### 本文
レグザ視聴データとTwitter比較で見えた「アニメ視聴スタイル」

2017年10月22日 12時00分更新

5つのグループに分類してみた

── 同人誌では、このデータを元に、作品のグループ分けがされています。

片岡 「冬アニメ40作品、春アニメ38作品のうち、自分自身を除いた39作品/37作品の作品固有ファン層分布を紙に出力して、配置と大きさを俯瞰的に調べてみました。直感を刺激しながら、自分が似ている作品だなと思うものを並べ、その似方を考えてみたんですね。結果、顕著なパターンがいくつかあるのが分かりました。コツコツと試行錯誤しながら、“この作品が好きな人”は“何が好きなんだろう”と個別に掘り下げた結果です。なかなかの自信作になりました」

### 課題一覧
a – 本文で、すぐ後に「作品」が続く数字はどれですか？出てくる順にすべて挙げてください。
b – 本文の「5つのグループに分類してみた」から「かなかの自信作になりました」」まで（両端の語句を含む）を、「直感」を「感覚」に置き換えて書き直すとどうなりますか？

データセットに収録された項目:
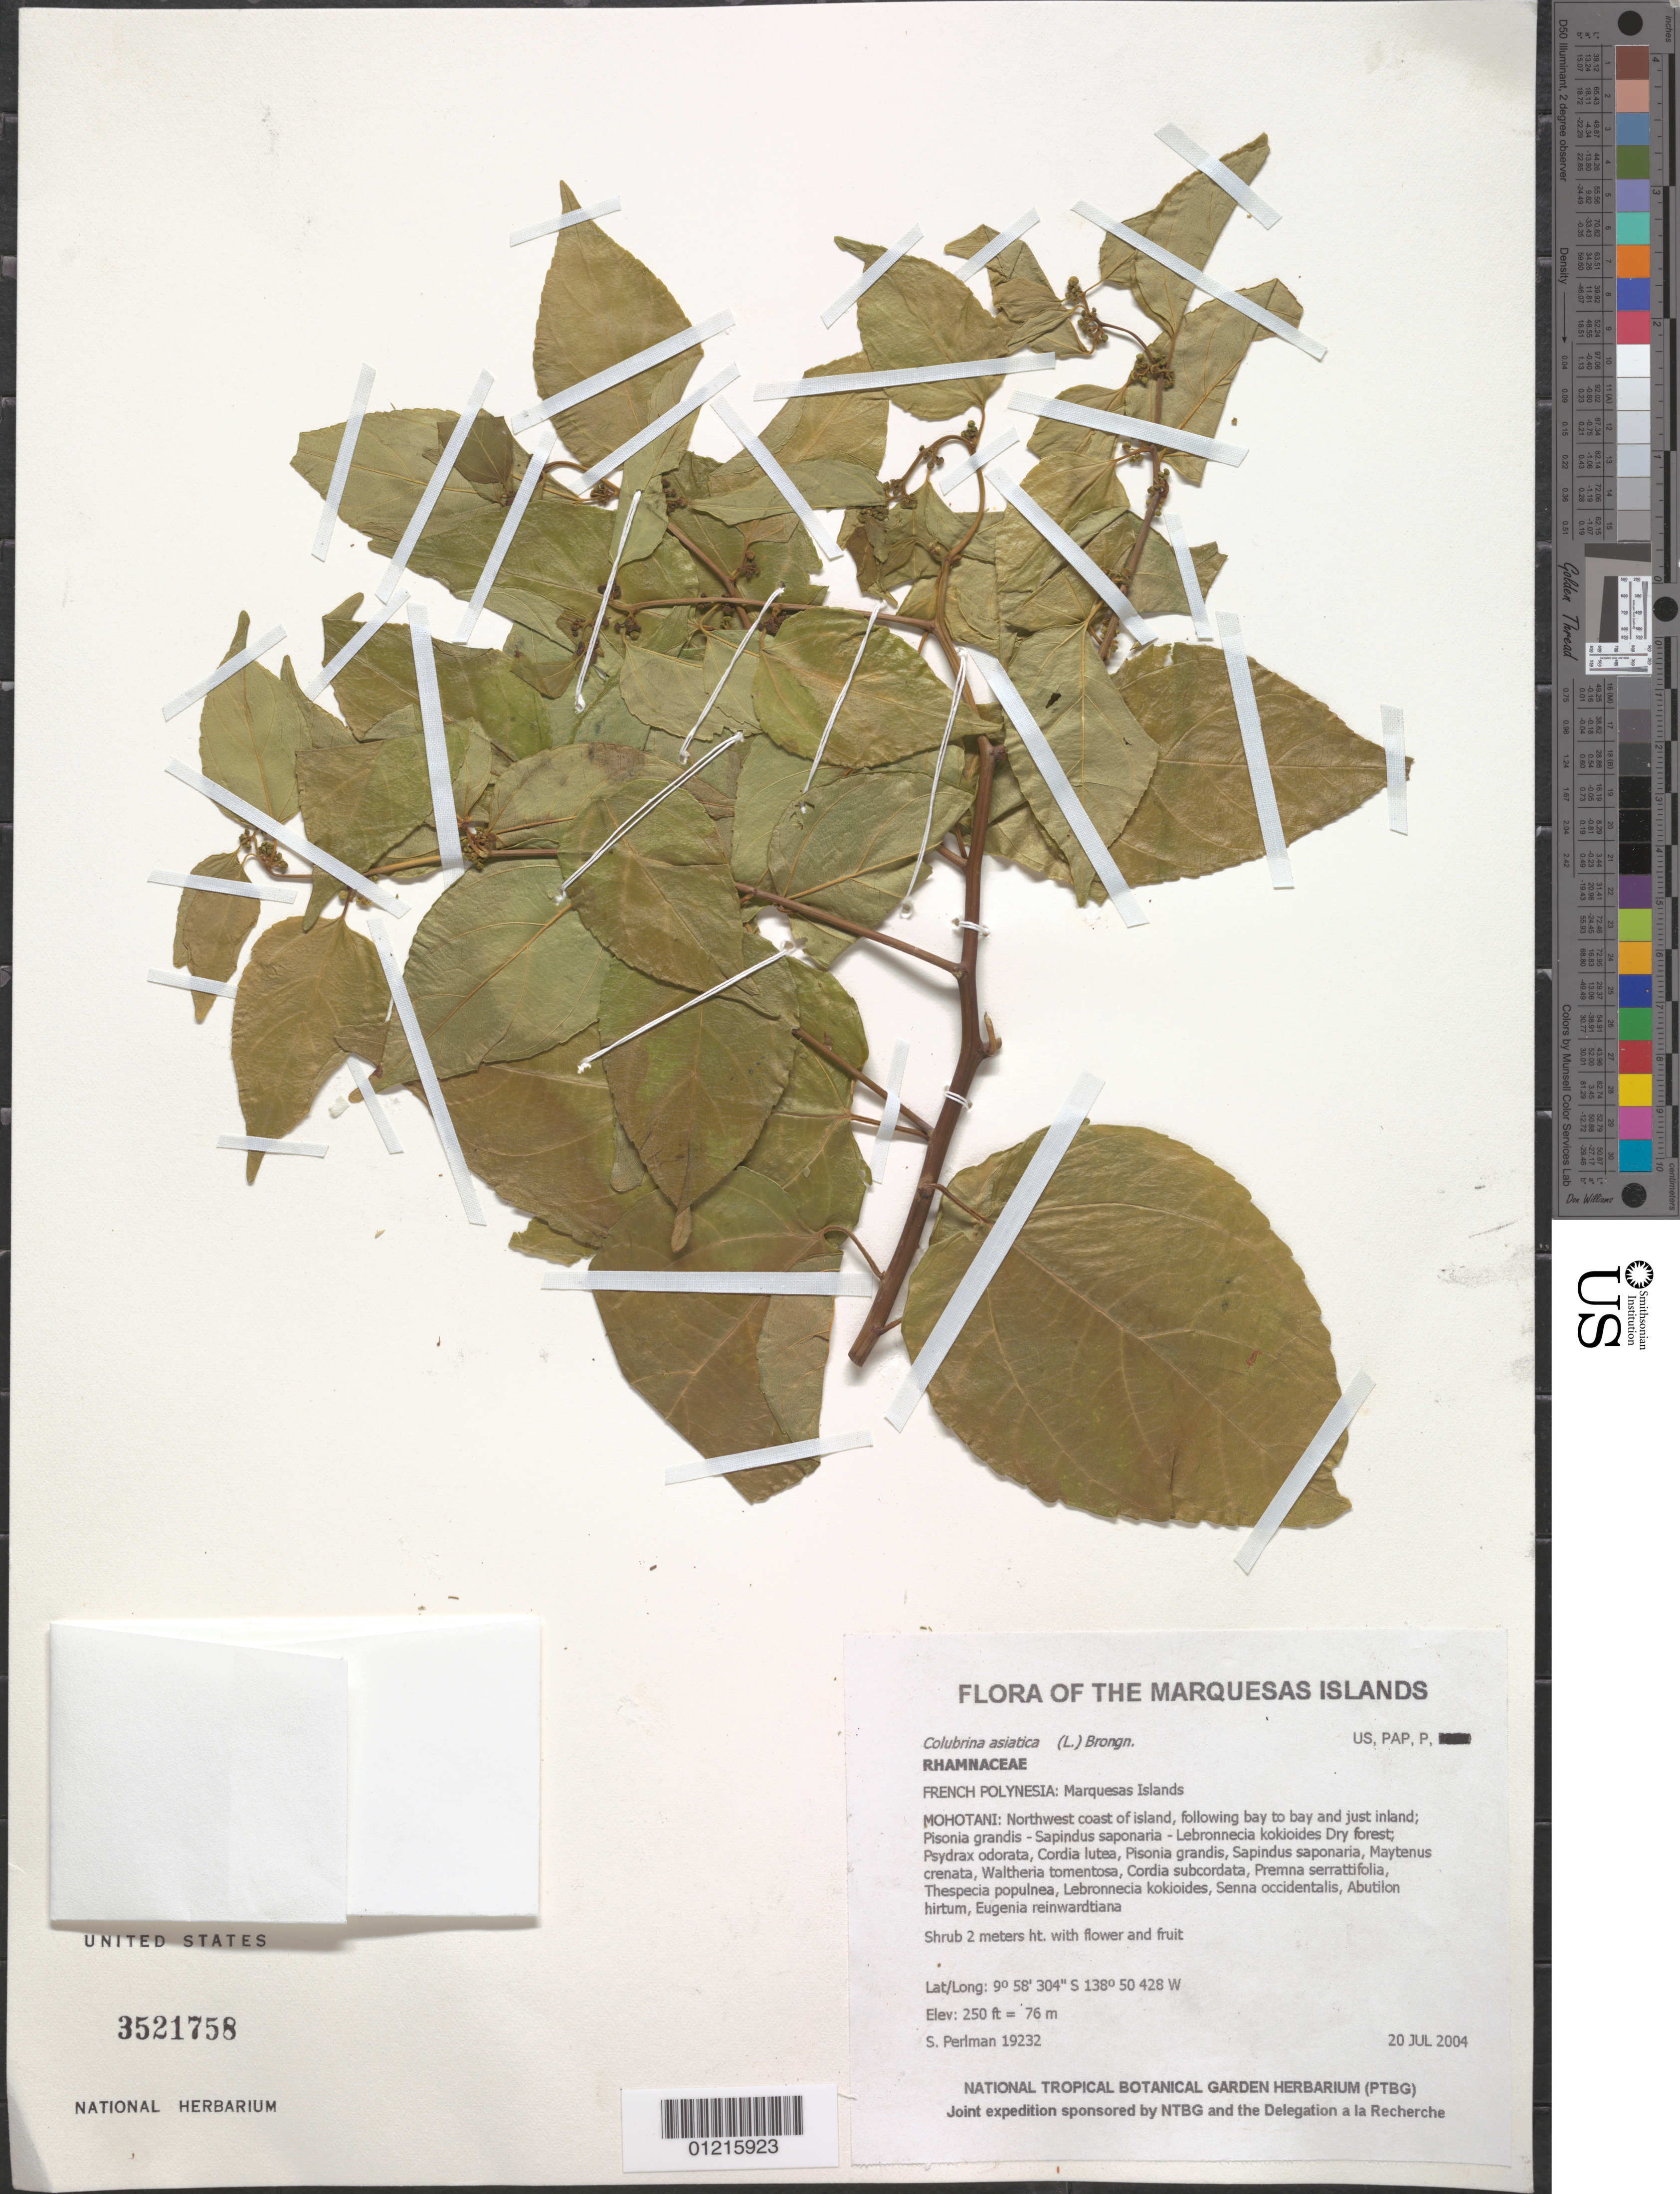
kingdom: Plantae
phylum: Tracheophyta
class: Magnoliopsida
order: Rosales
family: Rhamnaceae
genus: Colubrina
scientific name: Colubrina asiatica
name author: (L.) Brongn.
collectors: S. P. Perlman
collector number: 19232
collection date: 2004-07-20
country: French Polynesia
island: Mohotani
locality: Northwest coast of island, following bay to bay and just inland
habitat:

### 解答例
a – 40、38、39、37

b –
5つのグループに分類してみた

── 同人誌では、このデータを元に、作品のグループ分けがされています。

片岡 「冬アニメ40作品、春アニメ38作品のうち、自分自身を除いた39作品/37作品の作品固有ファン層分布を紙に出力して、配置と大きさを俯瞰的に調べてみました。感覚を刺激しながら、自分が似ている作品だなと思うものを並べ、その似方を考えてみたんですね。結果、顕著なパターンがいくつかあるのが分かりました。コツコツと試行錯誤しながら、“この作品が好きな人”は“何が好きなんだろう”と個別に掘り下げた結果です。なかなかの自信作になりました」